DIRECTIONS FOR THIS TASK: Repeat the lines of the data below, starting with the line with "1 <= k <= num.length <= 105" and going on through the line with "इति सुदर्शनसूरिः)+++ २". Leave out any pictures.

(DATA FOR ANALYSIS Opens)

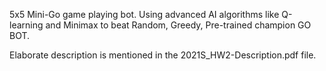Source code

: 5x5 Mini-Go game playing bot.
Using advanced AI algorithms like Q-learning and Minimax to beat Random, Greedy, Pre-trained champion GO BOT.

Elaborate description is mentioned in the 2021S_HW2-Description.pdf file.
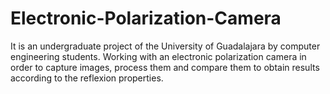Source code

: # Electronic-Polarization-Camera
It is an undergraduate project of the University of Guadalajara by computer engineering students. Working with an electronic polarization camera in order to capture images, process them and compare them to obtain results according to the reflexion properties.

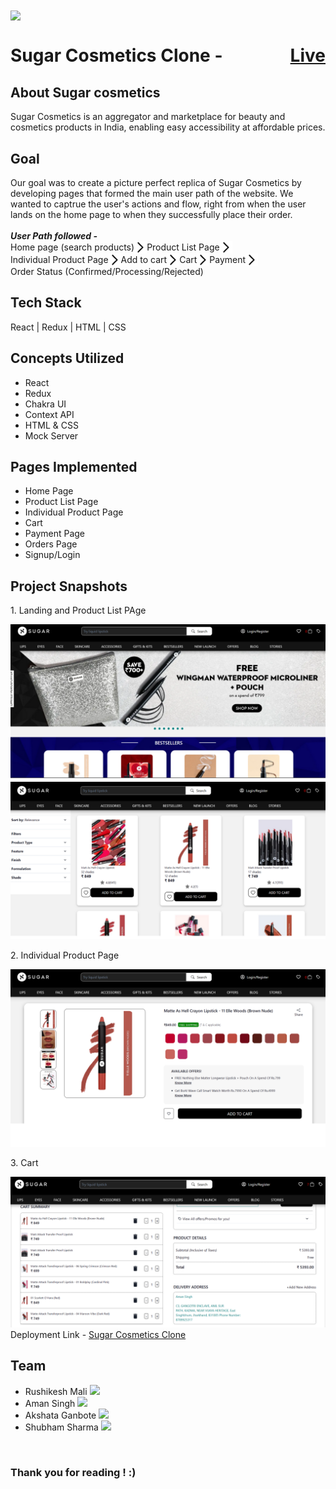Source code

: 

<img align="center" width = "300px" src="https://cdn.sanity.io/images/gxmub2ol/production/98a9ebae1456c75c727d5fab8c934dae908a144c-1493x380.png" /> 

<h1 style="display : flex ; justify-content : space-between ; align-items : center " >Sugar Cosmetics Clone - <a href="https://sugar-cosmetics-clone-masai-1.netlify.app/" >Live</a> </h1> 

<h2> About Sugar cosmetics </h2>
Sugar Cosmetics is an aggregator and marketplace for beauty and cosmetics products in India, enabling easy accessibility at affordable prices. 


<h2>Goal</h2>
Our goal was to create a picture perfect replica of Sugar Cosmetics by developing pages that formed the main user path of the website. 
We wanted to captrue the user's actions and flow, right from when the user lands on the home page to when they successfully place their order. 
<br>
<br>
<i> <b> User Path followed - </b> </i>
<br>

<div style="display : flex ; align-items : center ; flex-wrap: wrap;">
<span> Home page (search products) </span>
<img style="width:20px ; background-color:white; color : white;" src="./forward_arrow.png" />
 <span> Product List Page </span>
<img style="width:20px ; background-color:white" src="./forward_arrow.png" />
 <span> Individual Product Page </span>
 <img style="width:20px ; background-color:white" src="./forward_arrow.png" />
<span> Add to cart </span>
<img style="width:20px ; background-color:white" src="./forward_arrow.png" />
<span> Cart </span>
<img style="width:20px ; background-color:white" src="./forward_arrow.png" />
<span> Payment </span>
 <img style="width:20px ; background-color:white" src="./forward_arrow.png" />
<span> Order Status (Confirmed/Processing/Rejected) </span>
</div>


<h2>Tech Stack</h2>
React | Redux | HTML | CSS 

<h2> Concepts Utilized</h2>
<ul>
    <li>React</li>
    <li>Redux</li>
    <li>Chakra UI</li>
    <li>Context API</li>
    <li>HTML & CSS</li>
    <li>Mock Server</li>
</ul>

<h2>Pages Implemented</h2>
<ul>
    <li>Home Page</li>
    <li>Product List Page</li>
    <li>Individual Product Page</li>
    <li>Cart</li>
    <li>Payment Page</li>
    <li>Orders Page</li>
    <li>Signup/Login</li>
</ul>

<h2> Project Snapshots </h2>
<p> 1. Landing and Product List PAge </p>
<img src="./readme_pic_1.png" />
<p> 2. Individual Product Page</p>
<img src="./readme_pic_2.png" />
<p> 3. Cart</p>
<img src="screenshot4.png" />

<br>
Deployment Link - <a href="https://sugar-cosmetics-clone-masai-1.netlify.app/"> Sugar Cosmetics Clone </a>
<br>

<h2> Team </h2>
<ul>
<li>Rushikesh Mali <a href="https://github.com/rushikesh226" > <img width="50px" color="white" src="https://github.com/FortAwesome/Font-Awesome/blob/6.x/svgs/brands/github.svg" /> </a> </li>
<li>Aman Singh <a href="https://github.com/amanShouts/" > <img width="50px" color="white" src="https://github.com/FortAwesome/Font-Awesome/blob/6.x/svgs/brands/github.svg" /> </a> </li>
<li>Akshata Ganbote <a href="https://github.com/AkshataGanbote" > <img width="50px" color="white" src="https://github.com/FortAwesome/Font-Awesome/blob/6.x/svgs/brands/github.svg" /> </a> </li>
<li>Shubham Sharma <a href="" > <img width="50px" color="white" src="https://github.com/FortAwesome/Font-Awesome/blob/6.x/svgs/brands/github.svg" /> </a> </li>
</ul>
<br> 
<h3> Thank you for reading ! :) </h3>







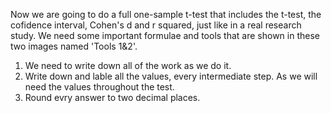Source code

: Now we are going to do a full one-sample t-test that includes the t-test, the cofidence interval, Cohen's d and r squared, just like in a real research study. 
We need some important formulae and tools that are shown in these two images named 'Tools 1&2'.

1. We need to write down all of the work as we do it.
2. Write down and lable all the values, every intermediate step. As we will need the values throughout the test.
3. Round evry answer to two decimal places.
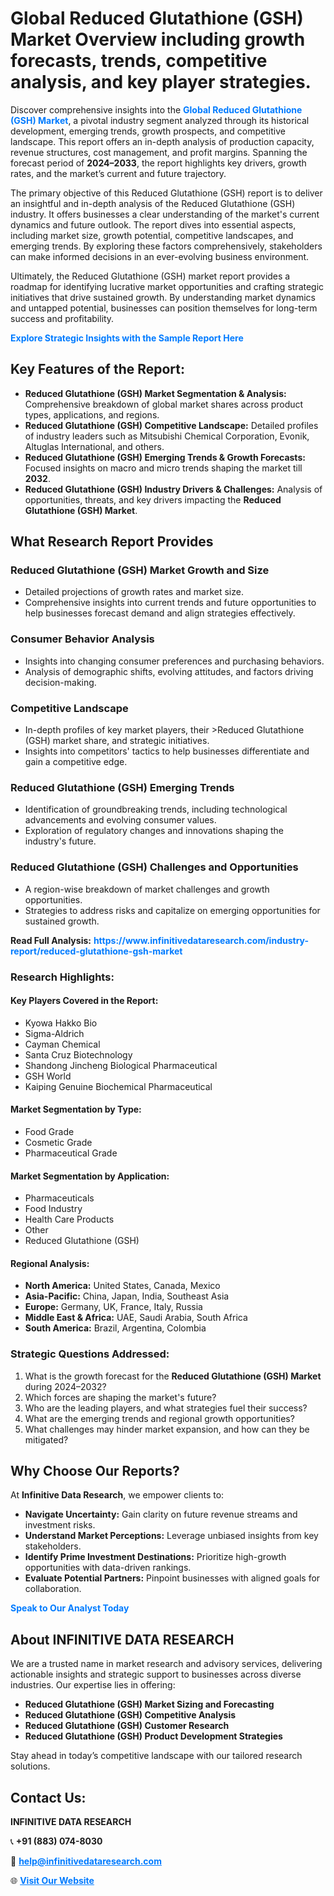 <h1>Global Reduced Glutathione (GSH) Market Overview including growth forecasts, trends, competitive analysis, and key player strategies.</h1>
<p>
Discover comprehensive insights into the 
<a href="https://www.infinitivedataresearch.com/industry-report/reduced-glutathione-gsh-market" rel="dofollow" style="color: #007BFF; text-decoration: none;"><strong>Global Reduced Glutathione (GSH) Market</strong></a>, a pivotal industry segment analyzed through its historical development, emerging trends, growth prospects, and competitive landscape. This report offers an in-depth analysis of production capacity, revenue structures, cost management, and profit margins. Spanning the forecast period of <strong>2024–2033</strong>, the report highlights key drivers, growth rates, and the market’s current and future trajectory.
</p>
<p>
The primary objective of this Reduced Glutathione (GSH) report is to deliver an insightful and in-depth analysis of the Reduced Glutathione (GSH) industry. It offers businesses a clear understanding of the market's current dynamics and future outlook. The report dives into essential aspects, including market size, growth potential, competitive landscapes, and emerging trends. By exploring these factors comprehensively, stakeholders can make informed decisions in an ever-evolving business environment.
</p>
<p>
Ultimately, the Reduced Glutathione (GSH) market report provides a roadmap for identifying lucrative market opportunities and crafting strategic initiatives that drive sustained growth. By understanding market dynamics and untapped potential, businesses can position themselves for long-term success and profitability.
</p>
<p>
<a href="https://www.infinitivedataresearch.com/request-sample/reportId=104104" style="color: #007BFF; text-decoration: none;"><strong>Explore Strategic Insights with the Sample Report Here</strong></a>
</p>

<h2>Key Features of the Report:</h2>
<ul>
<li><strong>Reduced Glutathione (GSH) Market Segmentation & Analysis:</strong> Comprehensive breakdown of global market shares across product types, applications, and regions.</li>
<li><strong>Reduced Glutathione (GSH) Competitive Landscape:</strong> Detailed profiles of industry leaders such as Mitsubishi Chemical Corporation, Evonik, Altuglas International, and others.</li>
<li><strong>Reduced Glutathione (GSH) Emerging Trends & Growth Forecasts:</strong> Focused insights on macro and micro trends shaping the market till <strong>2032</strong>.</li>
<li><strong>Reduced Glutathione (GSH) Industry Drivers & Challenges:</strong> Analysis of opportunities, threats, and key drivers impacting the <strong>Reduced Glutathione (GSH) Market</strong>.</li>
</ul>

<h2>What Research Report Provides</h2>
<h3>Reduced Glutathione (GSH) Market Growth and Size</h3>
<ul>
<li>Detailed projections of growth rates and market size.</li>
<li>Comprehensive insights into current trends and future opportunities to help businesses forecast demand and align strategies effectively.</li>
</ul>

<h3>Consumer Behavior Analysis</h3>
<ul>
<li>Insights into changing consumer preferences and purchasing behaviors.</li>
<li>Analysis of demographic shifts, evolving attitudes, and factors driving decision-making.</li>
</ul>

<h3>Competitive Landscape</h3>
<ul>
<li>In-depth profiles of key market players, their >Reduced Glutathione (GSH) market share, and strategic initiatives.</li>
<li>Insights into competitors' tactics to help businesses differentiate and gain a competitive edge.</li>
</ul>

<h3>Reduced Glutathione (GSH) Emerging Trends</h3>
<ul>
<li>Identification of groundbreaking trends, including technological advancements and evolving consumer values.</li>
<li>Exploration of regulatory changes and innovations shaping the industry's future.</li>
</ul>

<h3>Reduced Glutathione (GSH) Challenges and Opportunities</h3>
<ul>
<li>A region-wise breakdown of market challenges and growth opportunities.</li>
<li>Strategies to address risks and capitalize on emerging opportunities for sustained growth.</li>
</ul>
<p><strong>Read Full Analysis:</strong> <a href="https://www.infinitivedataresearch.com/industry-report/reduced-glutathione-gsh-market" rel="dofollow" style="color: #007BFF; text-decoration: none;"><strong>https://www.infinitivedataresearch.com/industry-report/reduced-glutathione-gsh-market</strong></a></p>
<h3>Research Highlights:</h3>
<h4>Key Players Covered in the Report:</h4>
<ul><li>Kyowa Hakko Bio</li><li>Sigma-Aldrich</li><li>Cayman Chemical</li><li>Santa Cruz Biotechnology</li><li>Shandong Jincheng Biological Pharmaceutical</li><li>GSH World</li><li>Kaiping Genuine Biochemical Pharmaceutical</li></ul>
<h4>Market Segmentation by Type:</h4>
<ul><li>Food Grade</li><li>Cosmetic Grade</li><li>Pharmaceutical Grade</li></ul>
<h4>Market Segmentation by Application:</h4>
<ul><li>Pharmaceuticals</li><li>Food Industry</li><li>Health Care Products</li><li>Other</li><li>Reduced Glutathione (GSH)</li></ul>

<h4>Regional Analysis:</h4>
<ul>
<li><strong>North America:</strong> United States, Canada, Mexico</li>
<li><strong>Asia-Pacific:</strong> China, Japan, India, Southeast Asia</li>
<li><strong>Europe:</strong> Germany, UK, France, Italy, Russia</li>
<li><strong>Middle East & Africa:</strong> UAE, Saudi Arabia, South Africa</li>
<li><strong>South America:</strong> Brazil, Argentina, Colombia</li>
</ul>

<h3>Strategic Questions Addressed:</h3>
<ol>
<li>What is the growth forecast for the <strong>Reduced Glutathione (GSH) Market</strong> during 2024–2032?</li>
<li>Which forces are shaping the market's future?</li>
<li>Who are the leading players, and what strategies fuel their success?</li>
<li>What are the emerging trends and regional growth opportunities?</li>
<li>What challenges may hinder market expansion, and how can they be mitigated?</li>
</ol>

<h2>Why Choose Our Reports?</h2>
<p>At <strong>Infinitive Data Research</strong>, we empower clients to:</p>
<ul>
<li><strong>Navigate Uncertainty:</strong> Gain clarity on future revenue streams and investment risks.</li>
<li><strong>Understand Market Perceptions:</strong> Leverage unbiased insights from key stakeholders.</li>
<li><strong>Identify Prime Investment Destinations:</strong> Prioritize high-growth opportunities with data-driven rankings.</li>
<li><strong>Evaluate Potential Partners:</strong> Pinpoint businesses with aligned goals for collaboration.</li>
</ul>
<p><a href="https://www.infinitivedataresearch.com/industry-report/reduced-glutathione-gsh-market" rel="dofollow" style="color: #007BFF; text-decoration: none;"><strong>Speak to Our Analyst Today</strong></a></p>

<h2>About INFINITIVE DATA RESEARCH</h2>
<p>We are a trusted name in market research and advisory services, delivering actionable insights and strategic support to businesses across diverse industries. Our expertise lies in offering:</p>
<ul>
<li><strong>Reduced Glutathione (GSH) Market Sizing and Forecasting</strong></li>
<li><strong>Reduced Glutathione (GSH) Competitive Analysis</strong></li>
<li><strong>Reduced Glutathione (GSH) Customer Research</strong></li>
<li><strong>Reduced Glutathione (GSH) Product Development Strategies</strong></li>
</ul>
<p>Stay ahead in today’s competitive landscape with our tailored research solutions.</p>

<h2>Contact Us:</h2>
<p><strong>INFINITIVE DATA RESEARCH</strong></p>
<p>📞 <strong>+91 (883) 074-8030</strong></p>
<p>📧 <strong><a href="mailto:help@infinitivedataresearch.com" style="color: #007BFF;">help@infinitivedataresearch.com</a></strong></p>
<p>🌐 <strong><a href="https://www.infinitivedataresearch.com" rel="dofollow" style="color: #007BFF;">Visit Our Website</a></strong></p>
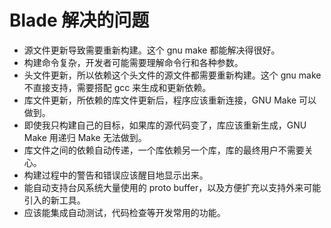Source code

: # Blade 解决的问题

* 源文件更新导致需要重新构建。这个 gnu make 都能解决得很好。
* 构建命令复杂，开发者可能需要理解命令行和各种参数。
* 头文件更新，所以依赖这个头文件的源文件都需要重新构建。这个 gnu make 不直接支持，需要搭配 gcc 来生成和更新依赖。
* 库文件更新，所依赖的库文件更新后，程序应该重新连接，GNU Make 可以做到。
* 即使我只构建自己的目标，如果库的源代码变了，库应该重新生成，GNU Make 用递归 Make 无法做到。
* 库文件之间的依赖自动传递，一个库依赖另一个库，库的最终用户不需要关心。
* 构建过程中的警告和错误应该醒目地显示出来。
* 能自动支持台风系统大量使用的 proto buffer，以及方便扩充以支持外来可能引入的新工具。
* 应该能集成自动测试，代码检查等开发常用的功能。
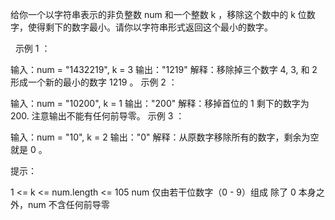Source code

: 给你一个以字符串表示的非负整数 num 和一个整数 k ，移除这个数中的 k 位数字，使得剩下的数字最小。请你以字符串形式返回这个最小的数字。

 
示例 1 ：

输入：num = "1432219", k = 3
输出："1219"
解释：移除掉三个数字 4, 3, 和 2 形成一个新的最小的数字 1219 。
示例 2 ：

输入：num = "10200", k = 1
输出："200"
解释：移掉首位的 1 剩下的数字为 200. 注意输出不能有任何前导零。
示例 3 ：

输入：num = "10", k = 2
输出："0"
解释：从原数字移除所有的数字，剩余为空就是 0 。
 

提示：

1 <= k <= num.length <= 105
num 仅由若干位数字（0 - 9）组成
除了 0 本身之外，num 不含任何前导零
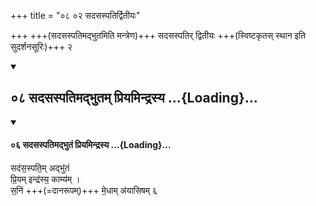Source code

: +++
title = "०८ ०२ सदसस्पतिर्द्वितीयः"

+++
+++(सदसस्पतिमद्भुतमिति मन्त्रेण)+++ सदसस्पतिर् द्वितीयः +++(स्विष्टकृतस् स्थान इति सुदर्शनसूरिः)+++ २

<div class="js_include bg-light-yellow" includetitle="false" newlevelforh1="2" unfilled url="/vedAH_yajuH/taittirIyam/sUtram/ApastambaH/gRhyam/ekAgnikANDam/vishvAsa-prastutiH/1_09/08_sadasaspatimadbhutam_priyamindrasya.md">
<details open><summary><h2>०८ सदसस्पतिमद्भुतम् प्रियमिन्द्रस्य ...{Loading}...</h2></summary>
<div class="js_include" includetitle="false" newlevelforh1="2" unfilled="" url="/vedAH_Rk/shAkalam/saMhitA/vishvAsa-prastutiH/01/018/06_sadasaspatimadbhutaM_priyamindrasya.md">
<details open><summary><h4>०६ सदसस्पतिमद्भुतं प्रियमिन्द्रस्य ...{Loading}...</h4></summary>


सद॑स॒स्पति॒म् अद्भु॑तं  
प्रि॒यम् इन्द्र॑स्य॒ काम्य॑म् ।  
स॒निं +++(=दानरूपम्)+++ मे॒धाम् अ॑यासिषम् ६

</details>
</div>
</details>
</div>
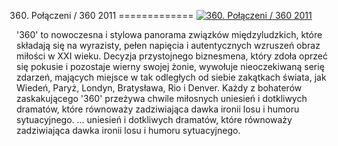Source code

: 360. Połączeni / 360 2011 
=============
[![360. Połączeni / 360 2011 ](http://vidos.pl/images/player.gif)](http://vidos.pl/360-polaczeni-360-2011)

 '360' to nowoczesna i stylowa panorama związków międzyludzkich, które składają się na wyrazisty, pełen napięcia i autentycznych wzruszeń obraz miłości w XXI wieku. Decyzja przystojnego biznesmena, który zdoła oprzeć się pokusie i pozostaje wierny swojej żonie, wywołuje nieoczekiwaną serię zdarzeń, mających miejsce w tak odległych od siebie zakątkach świata, jak Wiedeń, Paryż, Londyn, Bratysława, Rio i Denver. Każdy z bohaterów zaskakującego '360' przeżywa chwile miłosnych uniesień i dotkliwych dramatów, które równoważy zadziwiająca dawka ironii losu i humoru sytuacyjnego.   ... uniesień i dotkliwych dramatów, które równoważy zadziwiająca dawka ironii losu i humoru sytuacyjnego.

(DATA FOR ANALYSIS Closes)

WRITTEN RESPONSE:
1 <= k <= num.length <= 105
num 仅由若干位数字（0 - 9）组成
除了 0 本身之外，num 不含任何前导零
Source code

: +++
title = "०८ ०२ सदसस्पतिर्द्वितीयः"

+++
+++(सदसस्पतिमद्भुतमिति मन्त्रेण)+++ सदसस्पतिर् द्वितीयः +++(स्विष्टकृतस् स्थान इति सुदर्शनसूरिः)+++ २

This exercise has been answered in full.